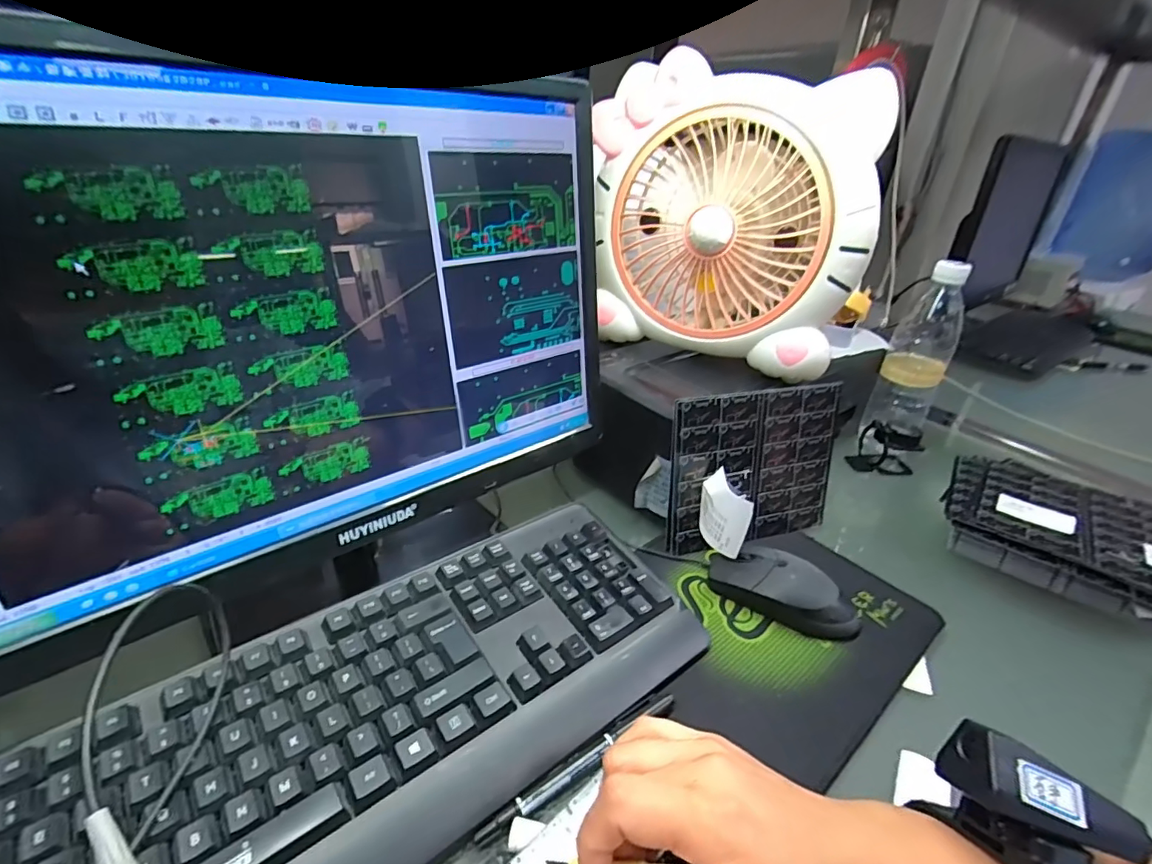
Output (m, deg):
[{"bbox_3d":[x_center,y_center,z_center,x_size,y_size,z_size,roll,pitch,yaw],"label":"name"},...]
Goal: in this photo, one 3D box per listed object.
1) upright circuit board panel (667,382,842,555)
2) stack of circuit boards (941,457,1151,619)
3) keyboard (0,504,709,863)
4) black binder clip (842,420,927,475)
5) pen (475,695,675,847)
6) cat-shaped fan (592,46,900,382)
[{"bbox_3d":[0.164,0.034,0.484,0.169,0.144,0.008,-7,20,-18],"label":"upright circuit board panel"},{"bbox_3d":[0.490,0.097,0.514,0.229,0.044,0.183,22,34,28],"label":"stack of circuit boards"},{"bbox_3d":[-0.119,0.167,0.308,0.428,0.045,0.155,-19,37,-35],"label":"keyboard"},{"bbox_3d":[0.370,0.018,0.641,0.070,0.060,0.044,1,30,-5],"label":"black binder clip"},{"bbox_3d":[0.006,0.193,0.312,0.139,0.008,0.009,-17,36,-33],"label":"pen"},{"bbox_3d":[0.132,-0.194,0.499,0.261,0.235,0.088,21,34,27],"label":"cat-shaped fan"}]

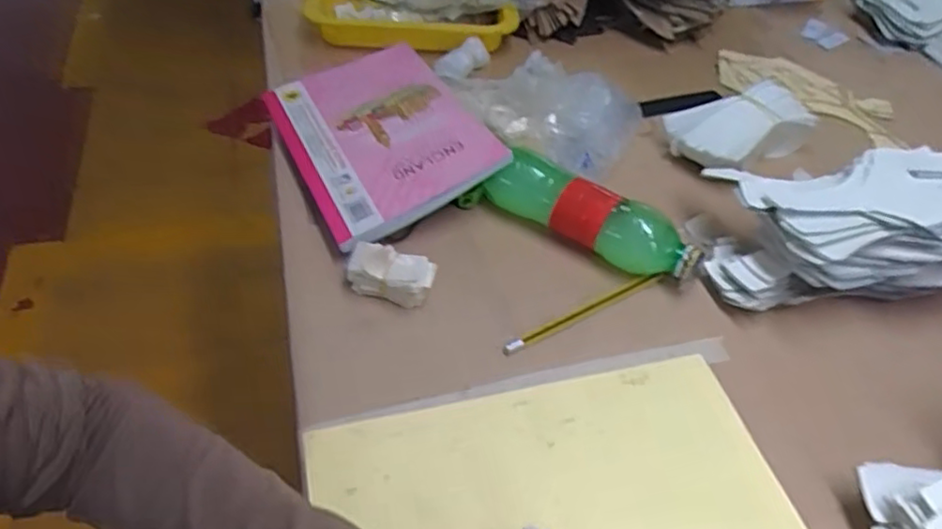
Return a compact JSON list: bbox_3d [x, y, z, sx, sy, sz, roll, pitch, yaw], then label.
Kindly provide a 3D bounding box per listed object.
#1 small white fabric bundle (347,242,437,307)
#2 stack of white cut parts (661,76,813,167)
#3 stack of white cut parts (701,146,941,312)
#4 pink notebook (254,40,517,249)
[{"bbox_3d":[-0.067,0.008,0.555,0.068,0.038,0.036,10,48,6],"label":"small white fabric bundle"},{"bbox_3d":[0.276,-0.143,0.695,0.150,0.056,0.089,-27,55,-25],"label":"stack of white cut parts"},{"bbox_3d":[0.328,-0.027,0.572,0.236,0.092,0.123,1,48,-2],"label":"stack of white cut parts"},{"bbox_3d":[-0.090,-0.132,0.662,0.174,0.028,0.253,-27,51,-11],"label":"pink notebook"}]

------------------------

● Requirement: Reprint exactly the lines above that start at the one with "2) stack of circuit boards (941,457,1151,619)" and end at the one with "5) pen (475,695,675,847)", keeping both and adding none.

● Result of this task:
2) stack of circuit boards (941,457,1151,619)
3) keyboard (0,504,709,863)
4) black binder clip (842,420,927,475)
5) pen (475,695,675,847)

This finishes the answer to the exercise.